_What to work on_: Starting at the first line of the material below, retype each line exactly until you reach the line with "در منزل انجام داد.", which is also included; pictures stay out.

___ Recorded data

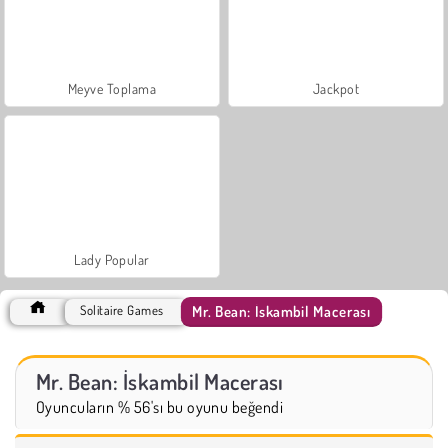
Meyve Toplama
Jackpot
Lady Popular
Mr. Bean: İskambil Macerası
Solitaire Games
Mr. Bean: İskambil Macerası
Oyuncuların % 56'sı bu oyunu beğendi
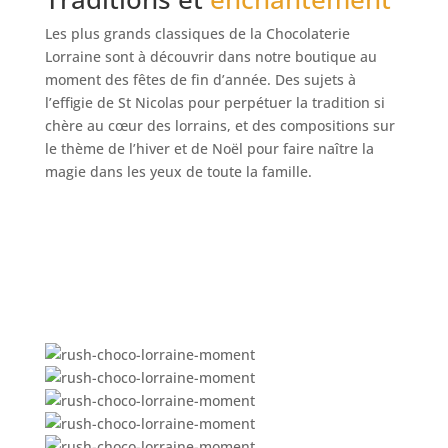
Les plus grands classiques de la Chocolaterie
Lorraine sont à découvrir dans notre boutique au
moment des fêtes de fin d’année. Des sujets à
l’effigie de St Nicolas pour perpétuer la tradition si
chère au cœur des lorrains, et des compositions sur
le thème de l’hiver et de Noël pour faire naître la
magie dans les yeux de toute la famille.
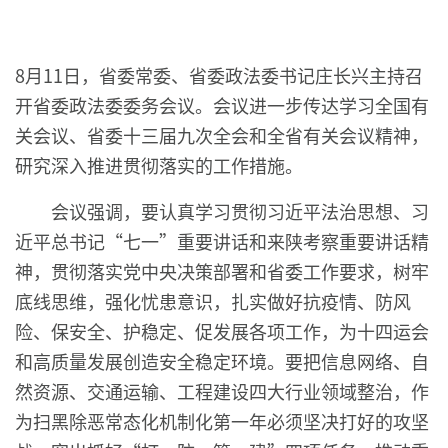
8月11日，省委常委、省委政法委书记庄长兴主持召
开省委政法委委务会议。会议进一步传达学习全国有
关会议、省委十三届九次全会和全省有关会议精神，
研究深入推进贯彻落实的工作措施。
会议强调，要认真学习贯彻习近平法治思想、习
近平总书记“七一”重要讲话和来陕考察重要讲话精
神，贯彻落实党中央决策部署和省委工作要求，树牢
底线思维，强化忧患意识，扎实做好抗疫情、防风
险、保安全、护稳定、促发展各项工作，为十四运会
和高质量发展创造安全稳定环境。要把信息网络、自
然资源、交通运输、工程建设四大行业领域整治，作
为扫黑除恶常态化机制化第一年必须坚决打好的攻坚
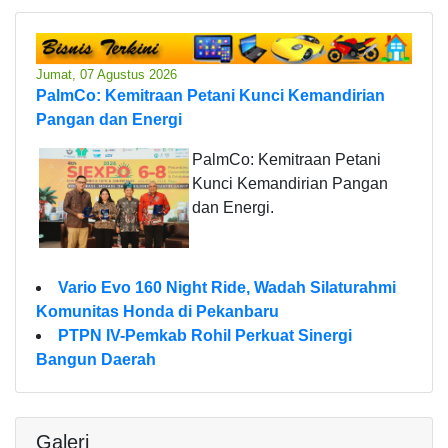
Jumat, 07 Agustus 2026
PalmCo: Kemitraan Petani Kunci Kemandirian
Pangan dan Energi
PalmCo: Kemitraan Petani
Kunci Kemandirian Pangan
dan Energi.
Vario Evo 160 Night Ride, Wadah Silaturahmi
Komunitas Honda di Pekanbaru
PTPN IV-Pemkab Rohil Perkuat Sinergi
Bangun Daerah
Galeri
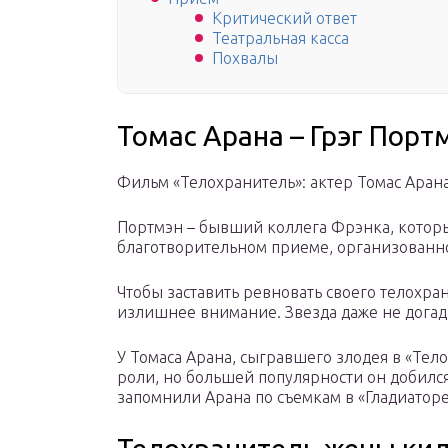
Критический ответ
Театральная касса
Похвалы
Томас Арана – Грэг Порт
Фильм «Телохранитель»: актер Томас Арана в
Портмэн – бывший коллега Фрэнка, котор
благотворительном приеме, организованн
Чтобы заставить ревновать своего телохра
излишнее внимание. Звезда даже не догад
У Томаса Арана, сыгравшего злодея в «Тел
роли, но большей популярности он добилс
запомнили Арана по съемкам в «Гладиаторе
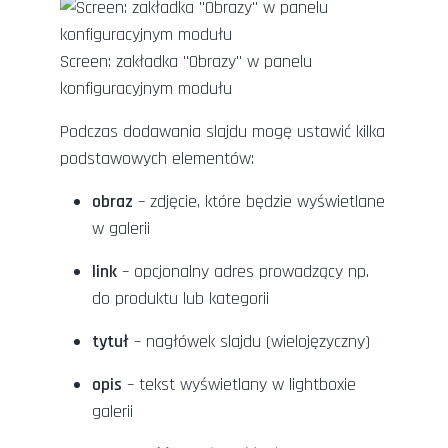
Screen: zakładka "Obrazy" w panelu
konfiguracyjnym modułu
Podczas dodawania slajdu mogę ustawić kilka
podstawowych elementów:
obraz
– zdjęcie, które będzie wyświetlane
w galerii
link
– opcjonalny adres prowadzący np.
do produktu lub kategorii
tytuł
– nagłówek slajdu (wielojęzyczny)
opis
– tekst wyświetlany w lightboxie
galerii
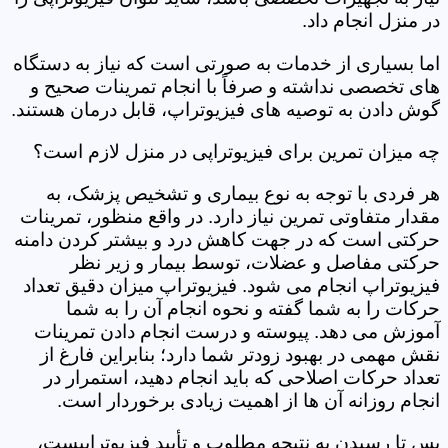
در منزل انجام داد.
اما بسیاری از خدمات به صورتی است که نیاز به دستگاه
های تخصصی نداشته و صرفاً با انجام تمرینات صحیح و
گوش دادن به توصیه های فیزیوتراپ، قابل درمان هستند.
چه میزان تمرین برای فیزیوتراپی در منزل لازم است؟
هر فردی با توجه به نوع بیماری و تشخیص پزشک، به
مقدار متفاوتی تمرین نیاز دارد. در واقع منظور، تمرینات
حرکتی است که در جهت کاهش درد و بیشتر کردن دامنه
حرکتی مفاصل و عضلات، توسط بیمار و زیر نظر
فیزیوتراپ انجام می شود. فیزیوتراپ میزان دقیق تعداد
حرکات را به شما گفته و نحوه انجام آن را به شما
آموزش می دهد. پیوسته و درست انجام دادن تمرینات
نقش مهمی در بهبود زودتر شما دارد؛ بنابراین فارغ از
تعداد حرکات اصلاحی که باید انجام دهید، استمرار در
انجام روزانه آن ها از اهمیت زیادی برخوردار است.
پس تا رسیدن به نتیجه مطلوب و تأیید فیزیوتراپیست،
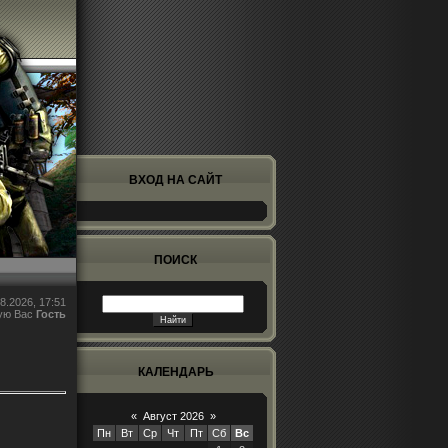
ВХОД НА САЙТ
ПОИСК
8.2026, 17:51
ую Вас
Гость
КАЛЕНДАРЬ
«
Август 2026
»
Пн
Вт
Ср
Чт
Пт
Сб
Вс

______

_Exercise response_:
Meyve Toplama
Jackpot
Lady Popular
Mr. Bean: İskambil Macerası
Solitaire Games
Mr. Bean: İskambil Macerası
Oyuncuların % 56'sı bu oyunu beğendi
Les plus grands classiques de la Chocolaterie
Lorraine sont à découvrir dans notre boutique au
moment des fêtes de fin d’année. Des sujets à
l’effigie de St Nicolas pour perpétuer la tradition si
chère au cœur des lorrains, et des compositions sur
le thème de l’hiver et de Noël pour faire naître la
magie dans les yeux de toute la famille.
8月11日，省委常委、省委政法委书记庄长兴主持召
开省委政法委委务会议。会议进一步传达学习全国有
关会议、省委十三届九次全会和全省有关会议精神，
研究深入推进贯彻落实的工作措施。
会议强调，要认真学习贯彻习近平法治思想、习
近平总书记“七一”重要讲话和来陕考察重要讲话精
神，贯彻落实党中央决策部署和省委工作要求，树牢
底线思维，强化忧患意识，扎实做好抗疫情、防风
险、保安全、护稳定、促发展各项工作，为十四运会
和高质量发展创造安全稳定环境。要把信息网络、自
然资源、交通运输、工程建设四大行业领域整治，作
为扫黑除恶常态化机制化第一年必须坚决打好的攻坚
Jumat, 07 Agustus 2026
PalmCo: Kemitraan Petani Kunci Kemandirian
Pangan dan Energi
PalmCo: Kemitraan Petani
Kunci Kemandirian Pangan
dan Energi.
Vario Evo 160 Night Ride, Wadah Silaturahmi
Komunitas Honda di Pekanbaru
PTPN IV-Pemkab Rohil Perkuat Sinergi
Bangun Daerah
Galeri
Критический ответ
Театральная касса
Похвалы
Томас Арана – Грэг Порт
Фильм «Телохранитель»: актер Томас Арана в
Портмэн – бывший коллега Фрэнка, котор
благотворительном приеме, организованн
Чтобы заставить ревновать своего телохра
излишнее внимание. Звезда даже не догад
У Томаса Арана, сыгравшего злодея в «Тел
роли, но большей популярности он добилс
запомнили Арана по съемкам в «Гладиаторе
Screen: zakładka "Obrazy" w panelu
konfiguracyjnym modułu
Podczas dodawania slajdu mogę ustawić kilka
podstawowych elementów:
obraz
– zdjęcie, które będzie wyświetlane
w galerii
link
– opcjonalny adres prowadzący np.
do produktu lub kategorii
tytuł
– nagłówek slajdu (wielojęzyczny)
opis
– tekst wyświetlany w lightboxie
galerii
در منزل انجام داد.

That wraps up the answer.